# Considering DDR line Dale cross



## Edward Weiss (Sep 19, 2011)

Been thinking about breeding my 21/2 year old Airedale girl.http://www.working-dog.eu/dogs-details/1038602/Kasbah-vom-Treffenwald
She is a great all rounder...retrieves in a lab club, upland in a Spaniel club,and now am doing protection work...pre PSA.
Really have two choices a very strong young male Lennox Treffenwald or an older dog who I have had on a sleeve ,,seen his get...an example http://youtu.be/8nVi_42kcx8

Or Arthus http://www.working-dog.eu/dogs-details/93892/Arthus-von-Bella-Donna
See vid
Kasbah is almost over the top drivey while Lennox is similiarly described...Arthus no slouch but how can I say it ...a more measured dog.
How do ya choose?


----------



## Sarah Platts (Jan 12, 2010)

which traits blend well with your female? Which would help produce the type of pups you want? If you consider both equally good then factors such as fees, who's available when your female cycles, etc may become considerations.

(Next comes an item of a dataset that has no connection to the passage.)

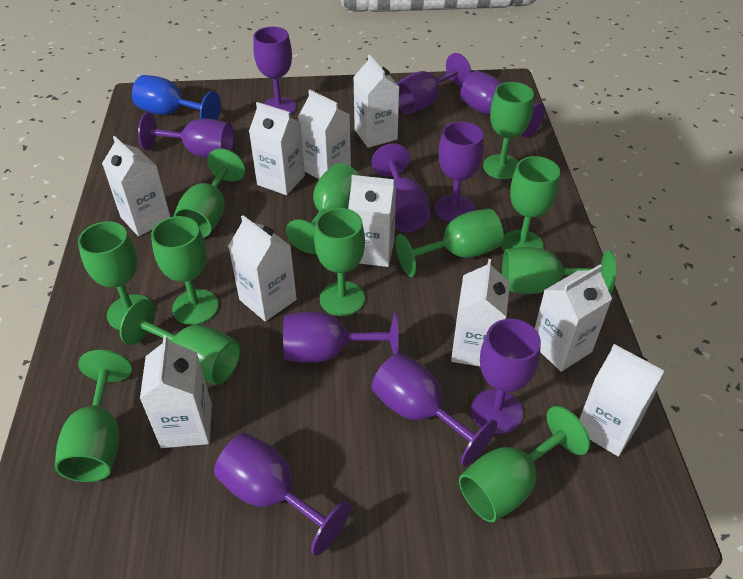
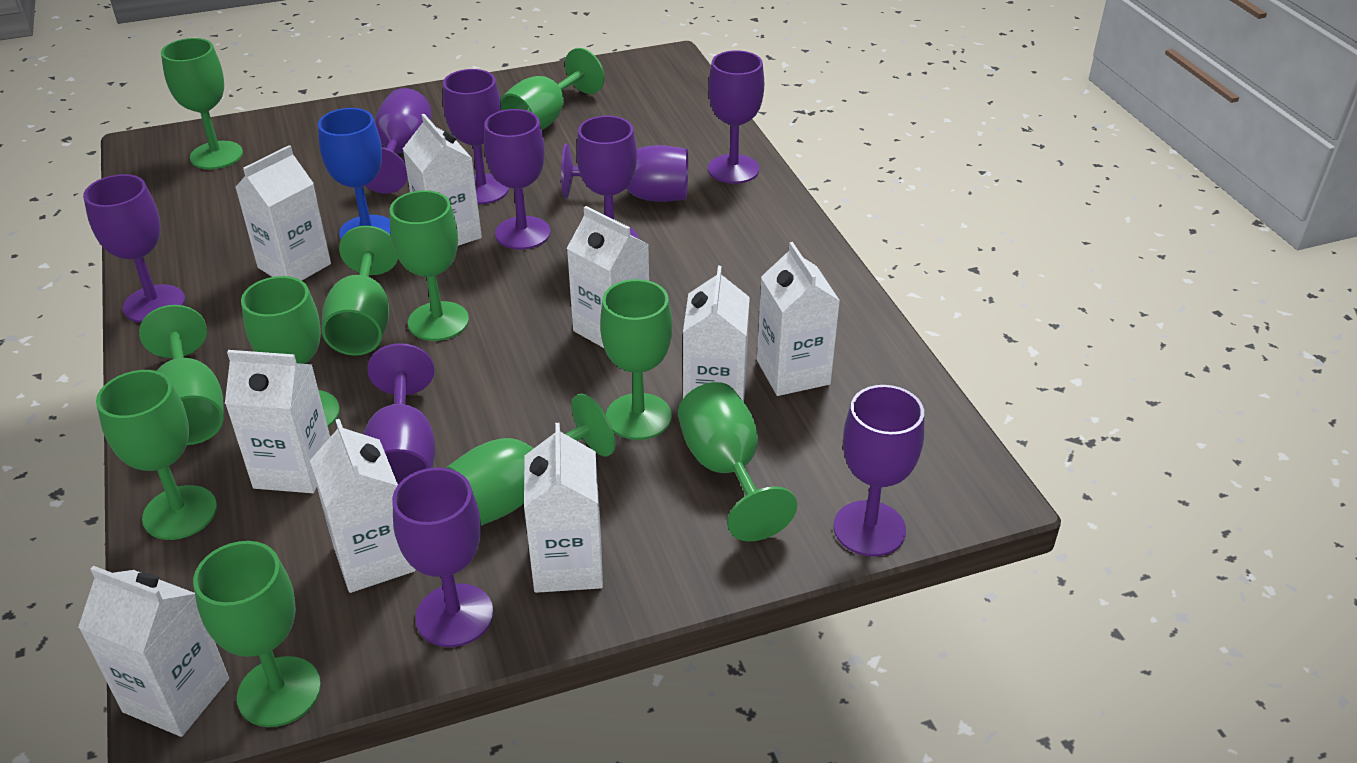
green goblet: 12 -> 11
white carton: 10 -> 9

If all that fails then you flip a coin and do what comes up.


----------



## Faisal Khan (Apr 16, 2009)

I'd flip a coin. Never understood why handlers have to run the agility course, the dog is supposed to run!


----------



## Bob Scott (Mar 30, 2006)

What do you know about the "strong young dog's" background? 
You know what the older dog produces. 
Have you talked with working Dale folks that can tell you what your bitch's lines would be compatible with?


----------



## Edward Weiss (Sep 19, 2011)

Bob Scott said:


> What do you know about the "strong young dog's" background?
> You know what the older dog produces.
> Have you talked with working Dale folks that can tell you what your bitch's lines would be compatible with?


I have spoken to Kasbah's breeder in Germany,she is the one who sent me the inbreeding coefficient material i had posted. She also bred the young dog Lennox. 
Could not get a preference from her.
As I have seen what the older dog produced,know his hip cert. and messed with him in protection I think thats where i am going.


----------



## Edward Weiss (Sep 19, 2011)

Oh yeah truth be told with the exception of Stew Tardiff in NH breeders here are just beginning to use German lines.
Stew thinks the the Kasbah x Arthus cross would be dynamite and says a bitch pup from that litter back to Lennox which he owns is the way to go.


----------



## Tracey Hughes (Jul 13, 2007)

Arthus gets my vote too. Good luck with whatever dog you choose. Not enough working Airedales in NA.


----------



## Terrasita Cuffie (Jun 8, 2008)

I tend to lean toward the producers--especially if they have produced with your bitch's line and various others and if he is dominant for producing certain traits. If the others don't have health certs, that's the deciding factor for me. I also have to wonder about the drives characerization. My female Khyndra has go, go, go drive. Her off switch is learned. I often go back and forth as to what is true drive vs. reactivity. Whereas Rhemy is ALWAYS 100% on in the work but has a true off switch. So I say they complement one another. Both are from fairly linebred pedigrees. 

T


----------



## Edward Weiss (Sep 19, 2011)

I appreciate your opinions,and right now the proven producer trumps.
Thanks again


----------